Now the output of these dates will make logical sense and the quality of our data will be improved.

Annotating data to prevent PII identification.#

Another potential issue in this data is that the origin country is learnt as categorical data with the rest of the data. In fact, we might want to independently generate this as it removes the potential for linkage attacks against the country as well as generate data from other countries not present in the dataset. We us the FormattedString annotation to specify a regex of country codes to generate from.

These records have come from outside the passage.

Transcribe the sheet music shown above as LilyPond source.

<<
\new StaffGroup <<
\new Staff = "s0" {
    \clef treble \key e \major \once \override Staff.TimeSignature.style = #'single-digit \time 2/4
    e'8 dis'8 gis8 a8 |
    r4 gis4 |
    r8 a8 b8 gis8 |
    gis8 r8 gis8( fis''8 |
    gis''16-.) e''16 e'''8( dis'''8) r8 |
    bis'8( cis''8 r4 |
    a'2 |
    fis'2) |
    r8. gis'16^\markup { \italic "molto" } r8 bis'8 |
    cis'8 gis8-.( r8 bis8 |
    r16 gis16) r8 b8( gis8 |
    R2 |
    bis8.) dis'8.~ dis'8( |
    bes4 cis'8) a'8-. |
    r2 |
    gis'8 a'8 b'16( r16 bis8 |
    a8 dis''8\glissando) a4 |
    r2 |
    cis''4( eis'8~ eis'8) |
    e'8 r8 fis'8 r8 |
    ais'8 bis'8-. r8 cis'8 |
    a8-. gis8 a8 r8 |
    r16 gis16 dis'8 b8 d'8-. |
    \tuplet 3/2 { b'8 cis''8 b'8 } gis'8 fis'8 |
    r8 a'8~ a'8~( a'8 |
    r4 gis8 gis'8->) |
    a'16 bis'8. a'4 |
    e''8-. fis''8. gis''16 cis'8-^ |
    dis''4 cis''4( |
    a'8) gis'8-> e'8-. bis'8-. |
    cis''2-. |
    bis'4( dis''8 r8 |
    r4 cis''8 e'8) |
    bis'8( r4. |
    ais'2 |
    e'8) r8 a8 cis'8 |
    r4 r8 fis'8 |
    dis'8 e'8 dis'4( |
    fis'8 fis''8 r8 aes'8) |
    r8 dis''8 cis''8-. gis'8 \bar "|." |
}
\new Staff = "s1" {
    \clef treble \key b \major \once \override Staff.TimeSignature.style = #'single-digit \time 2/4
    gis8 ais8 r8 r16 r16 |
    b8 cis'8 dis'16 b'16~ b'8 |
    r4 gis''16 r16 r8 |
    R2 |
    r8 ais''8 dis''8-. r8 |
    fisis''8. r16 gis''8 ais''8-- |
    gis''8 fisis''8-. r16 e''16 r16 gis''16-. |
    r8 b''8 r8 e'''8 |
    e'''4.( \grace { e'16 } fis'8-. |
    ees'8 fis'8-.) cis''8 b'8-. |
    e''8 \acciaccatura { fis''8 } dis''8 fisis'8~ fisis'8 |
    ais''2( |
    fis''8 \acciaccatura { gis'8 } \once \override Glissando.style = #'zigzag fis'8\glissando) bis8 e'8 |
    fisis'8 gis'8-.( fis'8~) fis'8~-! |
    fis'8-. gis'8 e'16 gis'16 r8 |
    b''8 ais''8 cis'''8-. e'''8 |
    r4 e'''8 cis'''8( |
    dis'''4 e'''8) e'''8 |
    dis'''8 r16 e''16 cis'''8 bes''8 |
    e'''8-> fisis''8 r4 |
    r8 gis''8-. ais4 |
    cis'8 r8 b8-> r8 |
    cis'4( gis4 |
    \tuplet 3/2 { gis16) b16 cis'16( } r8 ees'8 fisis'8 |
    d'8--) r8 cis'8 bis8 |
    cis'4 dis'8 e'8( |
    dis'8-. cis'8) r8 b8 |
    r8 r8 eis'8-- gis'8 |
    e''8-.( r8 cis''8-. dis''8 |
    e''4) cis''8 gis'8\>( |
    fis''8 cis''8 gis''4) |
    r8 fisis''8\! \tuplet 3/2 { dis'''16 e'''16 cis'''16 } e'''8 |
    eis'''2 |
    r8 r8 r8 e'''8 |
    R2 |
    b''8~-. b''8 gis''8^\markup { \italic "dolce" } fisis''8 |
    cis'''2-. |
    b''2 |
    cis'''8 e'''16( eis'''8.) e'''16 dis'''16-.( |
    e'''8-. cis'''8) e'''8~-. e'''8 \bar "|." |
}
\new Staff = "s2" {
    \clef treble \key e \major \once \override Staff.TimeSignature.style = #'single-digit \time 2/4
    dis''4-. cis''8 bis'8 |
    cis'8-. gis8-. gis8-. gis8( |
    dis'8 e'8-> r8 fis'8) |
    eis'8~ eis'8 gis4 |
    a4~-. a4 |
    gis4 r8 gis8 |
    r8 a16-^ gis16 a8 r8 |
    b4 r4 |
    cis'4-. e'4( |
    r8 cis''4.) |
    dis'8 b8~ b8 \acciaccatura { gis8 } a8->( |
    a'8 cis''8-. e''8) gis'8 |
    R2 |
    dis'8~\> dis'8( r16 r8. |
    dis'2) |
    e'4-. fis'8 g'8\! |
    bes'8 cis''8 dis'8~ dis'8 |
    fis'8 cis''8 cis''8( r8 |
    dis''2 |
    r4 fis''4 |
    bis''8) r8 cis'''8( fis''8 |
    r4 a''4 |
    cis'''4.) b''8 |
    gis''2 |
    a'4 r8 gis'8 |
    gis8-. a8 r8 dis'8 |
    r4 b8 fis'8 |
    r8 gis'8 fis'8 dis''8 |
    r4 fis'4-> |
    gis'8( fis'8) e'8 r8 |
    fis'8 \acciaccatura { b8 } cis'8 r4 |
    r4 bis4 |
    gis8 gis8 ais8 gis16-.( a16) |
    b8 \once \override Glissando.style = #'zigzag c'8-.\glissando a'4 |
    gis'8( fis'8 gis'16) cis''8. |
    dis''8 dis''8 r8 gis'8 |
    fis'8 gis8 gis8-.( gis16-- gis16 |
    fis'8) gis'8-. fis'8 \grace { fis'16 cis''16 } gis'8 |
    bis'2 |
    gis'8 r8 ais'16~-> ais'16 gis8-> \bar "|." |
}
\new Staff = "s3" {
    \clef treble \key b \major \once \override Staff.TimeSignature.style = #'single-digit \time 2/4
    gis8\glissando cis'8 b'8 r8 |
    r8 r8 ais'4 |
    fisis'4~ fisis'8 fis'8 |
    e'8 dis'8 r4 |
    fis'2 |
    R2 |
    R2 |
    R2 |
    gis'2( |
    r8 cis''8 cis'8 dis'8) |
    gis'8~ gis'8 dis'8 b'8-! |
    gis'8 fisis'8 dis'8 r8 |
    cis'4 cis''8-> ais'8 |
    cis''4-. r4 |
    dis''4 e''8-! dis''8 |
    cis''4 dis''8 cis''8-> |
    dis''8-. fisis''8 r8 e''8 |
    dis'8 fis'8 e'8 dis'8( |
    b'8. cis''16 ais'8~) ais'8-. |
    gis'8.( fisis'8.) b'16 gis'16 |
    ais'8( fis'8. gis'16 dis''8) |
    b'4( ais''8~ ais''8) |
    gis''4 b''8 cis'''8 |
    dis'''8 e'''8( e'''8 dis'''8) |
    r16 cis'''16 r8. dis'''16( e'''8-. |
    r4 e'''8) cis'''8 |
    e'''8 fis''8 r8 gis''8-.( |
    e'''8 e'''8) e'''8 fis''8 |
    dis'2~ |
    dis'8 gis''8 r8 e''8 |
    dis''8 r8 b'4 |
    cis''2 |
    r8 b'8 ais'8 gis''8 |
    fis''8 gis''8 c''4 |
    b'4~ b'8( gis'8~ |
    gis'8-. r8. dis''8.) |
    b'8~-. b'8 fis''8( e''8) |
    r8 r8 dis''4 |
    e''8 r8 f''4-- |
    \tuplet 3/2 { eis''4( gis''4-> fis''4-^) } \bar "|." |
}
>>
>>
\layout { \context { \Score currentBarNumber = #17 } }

In [38]: from synthesized.metadata.value.categorical import FormattedString

In [39]: country_codes_regex = ("(AFG|ALA|ALB|DZA|ASM|AND|AGO|AIA|ATA|ATG|ARG|ARM|ABW|AUS|AUT|AZE|BHS|BHR|BGD|BRB|BLR|BEL|BLZ|"
   ....:                         "BEN|BMU|BTN|BOL|BES|BIH|BWA|BVT|BRA|IOT|BRN|BGR|BFA|BDI|CPV|KHM|CMR|CAN|CYM|CAF|TCD|CHL|CHN|"
   ....:                         "CXR|CCK|COL|COM|COG|COD|COK|CRI|CIV|HRV|CUB|CUW|CYP|CZE|DNK|DJI|DMA|DOM|ECU|EGY|SLV|GNQ|ERI|"
   ....:                         "EST|SWZ|ETH|FLK|FRO|FJI|FIN|FRA|GUF|PYF|ATF|GAB|GMB|GEO|DEU|GHA|GIB|GRC|GRL|GRD|GLP|GUM|GTM|"
   ....:                         "GGY|GIN|GNB|GUY|HTI|HMD|VAT|HND|HKG|HUN|ISL|IND|IDN|IRN|IRQ|IRL|IMN|ISR|ITA|JAM|JPN|JEY|JOR|"
   ....:                         "KAZ|KEN|KIR|PRK|KOR|KWT|KGZ|LAO|LVA|LBN|LSO|LBR|LBY|LIE|LTU|LUX|MAC|MDG|MWI|MYS|MDV|MLI|MLT|"
   ....:                         "MHL|MTQ|MRT|MUS|MYT|MEX|FSM|MDA|MCO|MNG|MNE|MSR|MAR|MOZ|MMR|NAM|NRU|NPL|NLD|NCL|NZL|NIC|NER|"
   ....:                         "NGA|NIU|NFK|MKD|MNP|NOR|OMN|PAK|PLW|PSE|PAN|PNG|PRY|PER|PHL|PCN|POL|PRT|PRI|QAT|REU|ROU|RUS|"
   ....:                         "RWA|BLM|SHN|KNA|LCA|MAF|SPM|VCT|WSM|SMR|STP|SAU|SEN|SRB|SYC|SLE|SGP|SXM|SVK|SVN|SLB|SOM|ZAF|"
   ....:                         "SGS|SSD|ESP|LKA|SDN|SUR|SJM|SWE|CHE|SYR|TWN|TJK|TZA|THA|TLS|TGO|TKL|TON|TTO|TUN|TUR|TKM|TCA|"
   ....:                         "TUV|UGA|UKR|ARE|GBR|USA|UMI|URY|UZB|VUT|VEN|VNM|VGB|VIR|WLF|ESH|YEM|ZMB|ZWE)")
   ....: 

In [40]: address = FormattedString(
   ....:     name="country",
   ....:     pattern=country_codes_regex
   ....: )
   ....: 

In [41]: df_meta = synthesized.MetaExtractor.extract(df_altered, annotations=[address])
In [42]: synthesizer = synthesized.HighDimSynthesizer(df_meta)

In [43]: synthesizer.fit(df_altered)

In [44]: df_synth = synthesizer.sample(len(df_altered))